**TESTO DELL'ESERCIZIO**

• • •

Cerca

Vatican News

Immacolata, un Rosario per amore di Maria

Nella Solennità dell’Immacolata Concezione, la Conferenza Episcopale Italiana invita fedeli e comunità religiose ad unirsi virtualmente tramite radio, tv e social, alla recita della preghiera mariana per onorare la Vergine e chiedere il suo intervento in questo tempo di pandemia. Monsignor Stefano Russo, segretario generale della Cei: “ Chiederemo a Maria di trovare nelle fede le risposte che cerchiamo”

Federico Piana- Città del Vaticano

Un Rosario recitato senza la presenza dei fedeli nella Solennità dell’Immacolata Concezione ed in preparazione al Santo Natale. E’ quello che si svolgerà l'8 dicembre alle ore 21, nella chiesa romana di Santa Maria Immacolata e trasmesso in diretta da Tv2000, Radio Inblu e sulle piattaforme social del quotidiano Avvenire e dell’agenzia di stampa Sir. Per permettere a tutte le comunità religiose ed i fedeli di unirsi partecipando a distanza, è stato predisposto un apposito libretto disponibile sul sito www.chiesacattolica.it.

• • •

[Dati raccolti]
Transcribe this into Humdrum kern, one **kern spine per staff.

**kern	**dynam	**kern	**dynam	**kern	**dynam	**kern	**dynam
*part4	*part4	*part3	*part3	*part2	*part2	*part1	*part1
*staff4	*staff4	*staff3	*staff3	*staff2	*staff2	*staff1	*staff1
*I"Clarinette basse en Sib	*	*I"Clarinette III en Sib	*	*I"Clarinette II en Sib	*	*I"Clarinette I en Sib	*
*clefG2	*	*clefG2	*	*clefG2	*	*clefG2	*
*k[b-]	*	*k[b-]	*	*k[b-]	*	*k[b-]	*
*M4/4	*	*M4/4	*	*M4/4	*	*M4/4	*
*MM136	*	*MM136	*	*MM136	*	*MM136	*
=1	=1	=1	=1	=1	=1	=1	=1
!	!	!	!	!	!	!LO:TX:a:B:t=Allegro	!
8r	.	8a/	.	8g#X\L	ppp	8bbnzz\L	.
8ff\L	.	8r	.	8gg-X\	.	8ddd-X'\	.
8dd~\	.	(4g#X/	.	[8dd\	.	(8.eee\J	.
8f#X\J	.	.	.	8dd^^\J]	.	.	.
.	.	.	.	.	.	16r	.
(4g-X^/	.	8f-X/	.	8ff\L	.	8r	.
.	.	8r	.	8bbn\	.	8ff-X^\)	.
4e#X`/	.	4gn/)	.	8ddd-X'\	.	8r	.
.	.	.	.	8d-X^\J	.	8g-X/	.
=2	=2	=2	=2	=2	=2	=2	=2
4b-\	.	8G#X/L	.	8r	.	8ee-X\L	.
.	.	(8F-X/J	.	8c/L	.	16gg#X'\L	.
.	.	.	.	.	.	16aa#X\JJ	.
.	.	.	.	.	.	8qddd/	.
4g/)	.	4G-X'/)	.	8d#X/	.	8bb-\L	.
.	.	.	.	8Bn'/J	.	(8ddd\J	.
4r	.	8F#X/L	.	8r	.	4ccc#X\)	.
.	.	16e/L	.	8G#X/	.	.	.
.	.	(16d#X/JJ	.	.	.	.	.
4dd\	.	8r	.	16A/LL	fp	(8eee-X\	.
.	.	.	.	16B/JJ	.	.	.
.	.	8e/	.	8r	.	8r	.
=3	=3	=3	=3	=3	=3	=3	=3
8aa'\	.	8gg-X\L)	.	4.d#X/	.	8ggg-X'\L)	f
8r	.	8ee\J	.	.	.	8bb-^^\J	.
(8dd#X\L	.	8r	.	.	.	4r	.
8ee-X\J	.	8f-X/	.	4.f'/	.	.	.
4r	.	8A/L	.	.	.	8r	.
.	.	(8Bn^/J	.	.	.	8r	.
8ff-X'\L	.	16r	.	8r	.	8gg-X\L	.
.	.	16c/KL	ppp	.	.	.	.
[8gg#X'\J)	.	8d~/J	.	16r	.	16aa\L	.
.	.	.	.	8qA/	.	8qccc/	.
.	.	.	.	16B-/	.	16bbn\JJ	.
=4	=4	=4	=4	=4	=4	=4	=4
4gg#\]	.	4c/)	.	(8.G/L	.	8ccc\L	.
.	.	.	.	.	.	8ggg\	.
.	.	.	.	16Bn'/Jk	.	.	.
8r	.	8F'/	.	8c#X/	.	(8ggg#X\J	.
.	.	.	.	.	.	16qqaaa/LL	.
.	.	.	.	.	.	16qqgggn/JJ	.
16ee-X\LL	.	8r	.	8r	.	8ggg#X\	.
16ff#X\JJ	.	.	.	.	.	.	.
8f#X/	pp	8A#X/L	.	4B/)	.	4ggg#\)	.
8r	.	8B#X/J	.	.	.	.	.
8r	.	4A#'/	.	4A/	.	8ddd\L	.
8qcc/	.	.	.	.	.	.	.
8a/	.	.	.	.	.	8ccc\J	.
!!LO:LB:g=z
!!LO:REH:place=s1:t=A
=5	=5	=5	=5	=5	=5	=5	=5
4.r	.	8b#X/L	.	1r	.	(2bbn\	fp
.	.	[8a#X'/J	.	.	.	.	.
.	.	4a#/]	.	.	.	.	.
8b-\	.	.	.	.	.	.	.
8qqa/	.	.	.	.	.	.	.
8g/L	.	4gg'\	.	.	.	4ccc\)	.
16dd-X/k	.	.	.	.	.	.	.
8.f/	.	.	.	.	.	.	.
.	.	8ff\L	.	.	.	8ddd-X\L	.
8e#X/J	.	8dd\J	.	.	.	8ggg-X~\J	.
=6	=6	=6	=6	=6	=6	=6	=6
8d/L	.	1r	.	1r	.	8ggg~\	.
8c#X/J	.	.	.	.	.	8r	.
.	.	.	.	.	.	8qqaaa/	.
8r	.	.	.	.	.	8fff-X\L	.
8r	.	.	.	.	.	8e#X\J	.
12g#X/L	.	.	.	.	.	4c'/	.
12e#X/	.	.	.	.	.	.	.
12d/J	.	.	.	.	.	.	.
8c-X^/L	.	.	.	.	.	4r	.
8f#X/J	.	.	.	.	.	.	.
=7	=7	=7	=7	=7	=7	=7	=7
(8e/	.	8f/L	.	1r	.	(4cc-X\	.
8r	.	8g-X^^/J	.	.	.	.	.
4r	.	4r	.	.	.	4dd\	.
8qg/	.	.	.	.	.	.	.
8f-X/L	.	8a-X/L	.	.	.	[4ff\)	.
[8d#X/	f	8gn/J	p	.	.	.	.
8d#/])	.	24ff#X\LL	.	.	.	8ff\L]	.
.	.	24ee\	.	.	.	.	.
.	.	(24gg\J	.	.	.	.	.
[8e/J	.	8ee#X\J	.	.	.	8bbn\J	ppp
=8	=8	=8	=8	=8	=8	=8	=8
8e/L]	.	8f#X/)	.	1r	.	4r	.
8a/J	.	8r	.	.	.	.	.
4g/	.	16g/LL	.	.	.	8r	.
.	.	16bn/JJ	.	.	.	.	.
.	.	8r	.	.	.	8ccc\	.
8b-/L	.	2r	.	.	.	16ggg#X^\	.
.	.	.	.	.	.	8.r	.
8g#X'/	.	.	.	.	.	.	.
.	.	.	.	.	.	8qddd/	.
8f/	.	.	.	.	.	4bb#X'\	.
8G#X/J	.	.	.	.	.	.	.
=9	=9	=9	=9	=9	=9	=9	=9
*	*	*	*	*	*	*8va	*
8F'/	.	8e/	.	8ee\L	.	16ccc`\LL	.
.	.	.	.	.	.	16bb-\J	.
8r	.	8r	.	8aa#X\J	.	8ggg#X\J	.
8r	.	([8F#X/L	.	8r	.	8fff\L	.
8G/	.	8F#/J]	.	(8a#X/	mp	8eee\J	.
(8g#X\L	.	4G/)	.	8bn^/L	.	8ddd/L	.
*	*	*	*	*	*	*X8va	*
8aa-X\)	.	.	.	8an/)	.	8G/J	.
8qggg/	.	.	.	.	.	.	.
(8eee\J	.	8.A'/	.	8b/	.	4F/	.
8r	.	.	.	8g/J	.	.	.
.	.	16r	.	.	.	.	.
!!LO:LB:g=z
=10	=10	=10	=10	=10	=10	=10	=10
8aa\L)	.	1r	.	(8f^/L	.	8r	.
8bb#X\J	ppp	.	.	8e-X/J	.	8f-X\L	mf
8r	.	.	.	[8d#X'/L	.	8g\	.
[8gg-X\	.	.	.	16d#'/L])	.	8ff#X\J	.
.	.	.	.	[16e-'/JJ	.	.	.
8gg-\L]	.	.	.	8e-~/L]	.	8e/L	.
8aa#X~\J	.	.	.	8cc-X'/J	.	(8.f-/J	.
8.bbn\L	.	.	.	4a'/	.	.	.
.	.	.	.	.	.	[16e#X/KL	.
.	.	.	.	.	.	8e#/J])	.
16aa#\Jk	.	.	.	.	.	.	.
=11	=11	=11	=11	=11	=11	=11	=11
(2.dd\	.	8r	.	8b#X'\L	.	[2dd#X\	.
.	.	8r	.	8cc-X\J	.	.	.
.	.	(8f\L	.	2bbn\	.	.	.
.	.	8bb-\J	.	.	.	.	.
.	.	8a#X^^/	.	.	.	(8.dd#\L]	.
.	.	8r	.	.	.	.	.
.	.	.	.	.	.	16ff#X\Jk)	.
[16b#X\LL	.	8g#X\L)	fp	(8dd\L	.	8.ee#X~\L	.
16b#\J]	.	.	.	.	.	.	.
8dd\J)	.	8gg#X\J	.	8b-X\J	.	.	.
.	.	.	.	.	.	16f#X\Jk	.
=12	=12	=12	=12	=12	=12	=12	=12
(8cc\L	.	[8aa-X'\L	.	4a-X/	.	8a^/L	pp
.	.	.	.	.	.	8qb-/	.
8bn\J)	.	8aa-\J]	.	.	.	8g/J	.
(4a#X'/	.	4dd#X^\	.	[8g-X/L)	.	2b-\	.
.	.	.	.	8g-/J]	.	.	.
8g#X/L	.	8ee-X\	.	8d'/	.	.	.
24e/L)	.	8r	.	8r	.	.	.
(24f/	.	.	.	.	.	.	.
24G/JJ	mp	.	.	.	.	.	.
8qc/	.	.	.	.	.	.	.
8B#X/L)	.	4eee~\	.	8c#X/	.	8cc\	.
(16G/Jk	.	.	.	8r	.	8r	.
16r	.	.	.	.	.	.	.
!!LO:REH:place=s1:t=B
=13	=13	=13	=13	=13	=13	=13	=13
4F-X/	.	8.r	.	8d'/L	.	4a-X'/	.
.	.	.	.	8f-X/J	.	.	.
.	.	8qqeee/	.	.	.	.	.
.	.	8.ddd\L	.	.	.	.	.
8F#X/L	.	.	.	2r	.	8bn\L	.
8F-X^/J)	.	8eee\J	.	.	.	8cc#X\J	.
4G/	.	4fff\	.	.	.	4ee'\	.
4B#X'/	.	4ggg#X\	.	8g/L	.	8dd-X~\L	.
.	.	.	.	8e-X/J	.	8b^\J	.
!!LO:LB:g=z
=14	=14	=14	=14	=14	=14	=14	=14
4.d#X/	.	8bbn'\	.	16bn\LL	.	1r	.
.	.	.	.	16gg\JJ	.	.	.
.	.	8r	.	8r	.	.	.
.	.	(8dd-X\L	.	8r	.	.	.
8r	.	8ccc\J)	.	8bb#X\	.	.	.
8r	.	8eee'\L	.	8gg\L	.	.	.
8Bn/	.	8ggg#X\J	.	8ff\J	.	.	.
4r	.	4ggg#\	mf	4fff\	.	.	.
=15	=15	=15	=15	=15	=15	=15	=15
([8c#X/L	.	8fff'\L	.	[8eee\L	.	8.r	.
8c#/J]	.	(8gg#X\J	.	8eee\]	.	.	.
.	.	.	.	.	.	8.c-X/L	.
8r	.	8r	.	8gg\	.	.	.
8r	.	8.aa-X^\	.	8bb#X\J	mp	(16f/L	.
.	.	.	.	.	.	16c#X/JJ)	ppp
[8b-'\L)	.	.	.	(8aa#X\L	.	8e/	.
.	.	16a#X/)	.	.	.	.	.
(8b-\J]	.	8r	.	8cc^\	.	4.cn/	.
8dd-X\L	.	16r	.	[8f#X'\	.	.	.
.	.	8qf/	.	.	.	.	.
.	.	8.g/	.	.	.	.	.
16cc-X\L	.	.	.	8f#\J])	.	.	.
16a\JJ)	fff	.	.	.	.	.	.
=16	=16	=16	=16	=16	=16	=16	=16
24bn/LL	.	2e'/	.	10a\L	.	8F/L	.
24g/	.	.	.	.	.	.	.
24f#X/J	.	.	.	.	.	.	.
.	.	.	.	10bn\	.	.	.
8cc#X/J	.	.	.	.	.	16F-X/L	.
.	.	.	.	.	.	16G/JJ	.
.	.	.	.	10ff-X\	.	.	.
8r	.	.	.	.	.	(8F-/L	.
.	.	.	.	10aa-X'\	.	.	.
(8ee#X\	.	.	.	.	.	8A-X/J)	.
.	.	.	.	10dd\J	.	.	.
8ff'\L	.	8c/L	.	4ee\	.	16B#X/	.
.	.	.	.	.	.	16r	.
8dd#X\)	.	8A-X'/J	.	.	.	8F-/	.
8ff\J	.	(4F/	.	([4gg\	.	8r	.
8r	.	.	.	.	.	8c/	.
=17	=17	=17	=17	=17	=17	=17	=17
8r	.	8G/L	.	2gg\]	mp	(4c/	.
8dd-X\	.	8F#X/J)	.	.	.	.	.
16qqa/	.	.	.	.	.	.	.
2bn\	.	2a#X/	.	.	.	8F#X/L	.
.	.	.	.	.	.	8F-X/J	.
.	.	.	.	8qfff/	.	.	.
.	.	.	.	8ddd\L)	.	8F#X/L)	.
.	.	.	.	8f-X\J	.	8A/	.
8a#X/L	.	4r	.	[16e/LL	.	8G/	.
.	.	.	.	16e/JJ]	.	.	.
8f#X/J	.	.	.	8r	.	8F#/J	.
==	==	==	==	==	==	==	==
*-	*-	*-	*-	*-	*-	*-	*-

• • •

**ESERCIZI PROPOSTI**
A) Spiega in una-tre frasi perché, secondo l'articolo sul Rosario dell'Immacolata, è stato predisposto un apposito libretto.
B) Rispondi alle seguenti domande basandoti sull'articolo sul Rosario dell'Immacolata, una risposta per riga:
(i) Chi è il segretario generale della Cei?
(ii) In quale giorno e a che ora si svolgerà il Rosario?
(iii) In quale chiesa romana verrà recitato?
C) Elenca tutti i mezzi attraverso cui, secondo l'articolo sul Rosario dell'Immacolata, il Rosario sarà trasmesso in diretta.
Le righe sono materiale a sé, distinto dall'articolo.

**RISPOSTE AGLI ESERCIZI**
A) Il libretto è stato predisposto per permettere a tutte le comunità religiose e ai fedeli di unirsi alla recita del Rosario partecipando a distanza. È disponibile sul sito www.chiesacattolica.it.

B)
(i) Monsignor Stefano Russo.
(ii) L'8 dicembre alle ore 21.
(iii) Nella chiesa di Santa Maria Immacolata.

C)
- Tv2000
- Radio Inblu
- le piattaforme social del quotidiano Avvenire
- le piattaforme social dell'agenzia di stampa Sir